BEGIN

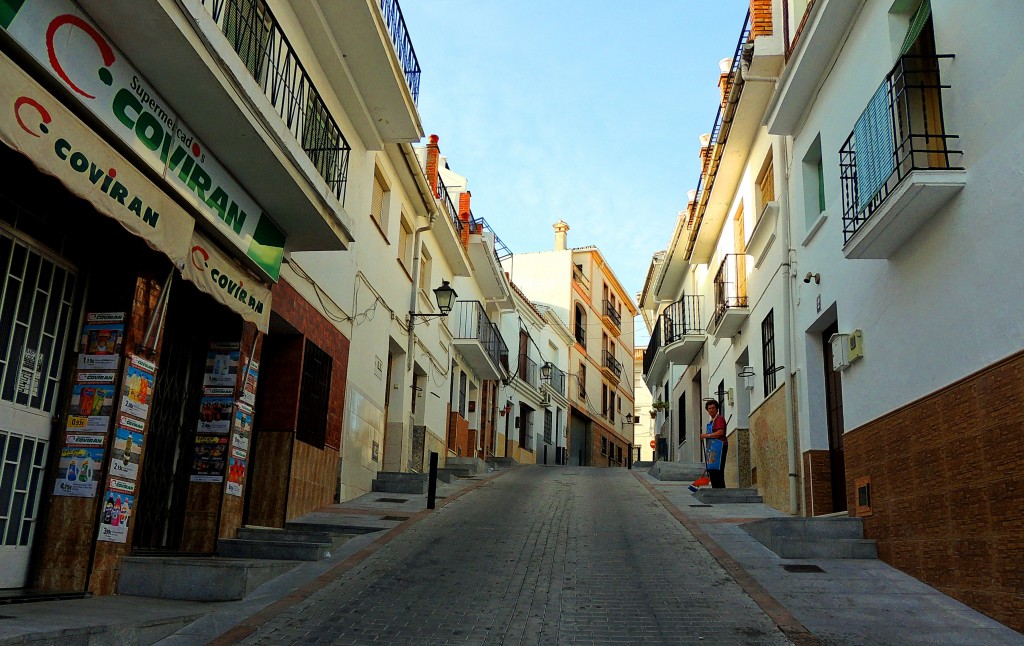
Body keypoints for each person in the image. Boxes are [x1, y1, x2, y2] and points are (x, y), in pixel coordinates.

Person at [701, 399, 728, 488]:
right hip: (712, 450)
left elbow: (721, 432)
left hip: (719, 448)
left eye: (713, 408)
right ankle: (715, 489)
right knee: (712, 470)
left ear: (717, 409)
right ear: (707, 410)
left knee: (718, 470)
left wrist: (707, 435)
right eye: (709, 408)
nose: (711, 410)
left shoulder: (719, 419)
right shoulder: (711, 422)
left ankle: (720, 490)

END
BEGIN

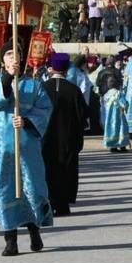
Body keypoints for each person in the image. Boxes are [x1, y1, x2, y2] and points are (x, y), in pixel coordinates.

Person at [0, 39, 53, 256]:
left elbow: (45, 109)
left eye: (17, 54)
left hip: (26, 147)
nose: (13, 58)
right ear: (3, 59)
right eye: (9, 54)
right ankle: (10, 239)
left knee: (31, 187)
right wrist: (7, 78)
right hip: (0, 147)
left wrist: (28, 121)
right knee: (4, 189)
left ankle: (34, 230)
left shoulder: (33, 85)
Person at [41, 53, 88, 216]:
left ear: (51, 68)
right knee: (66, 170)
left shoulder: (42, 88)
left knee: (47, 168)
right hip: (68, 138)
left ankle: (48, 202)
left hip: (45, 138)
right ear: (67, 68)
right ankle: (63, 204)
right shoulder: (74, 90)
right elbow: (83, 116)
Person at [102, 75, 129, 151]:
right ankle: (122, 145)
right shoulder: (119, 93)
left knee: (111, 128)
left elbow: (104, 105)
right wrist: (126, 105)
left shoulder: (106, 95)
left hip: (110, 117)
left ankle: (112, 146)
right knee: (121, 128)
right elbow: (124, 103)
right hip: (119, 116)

END

[WHAT IS REQUIRED] Set down, unchanged, only those lines above that fall between the line with "right eye: (9, 54)" and the line with "right hip: (119, 116)", the two end lines included.

[TASK OUTPUT]
right eye: (9, 54)
right ankle: (10, 239)
left knee: (31, 187)
right wrist: (7, 78)
right hip: (0, 147)
left wrist: (28, 121)
right knee: (4, 189)
left ankle: (34, 230)
left shoulder: (33, 85)
Person at [41, 53, 88, 216]:
left ear: (51, 68)
right knee: (66, 170)
left shoulder: (42, 88)
left knee: (47, 168)
right hip: (68, 138)
left ankle: (48, 202)
left hip: (45, 138)
right ear: (67, 68)
right ankle: (63, 204)
right shoulder: (74, 90)
right elbow: (83, 116)
Person at [102, 75, 129, 151]:
right ankle: (122, 145)
right shoulder: (119, 93)
left knee: (111, 128)
left elbow: (104, 105)
right wrist: (126, 105)
left shoulder: (106, 95)
left hip: (110, 117)
left ankle: (112, 146)
right knee: (121, 128)
right elbow: (124, 103)
right hip: (119, 116)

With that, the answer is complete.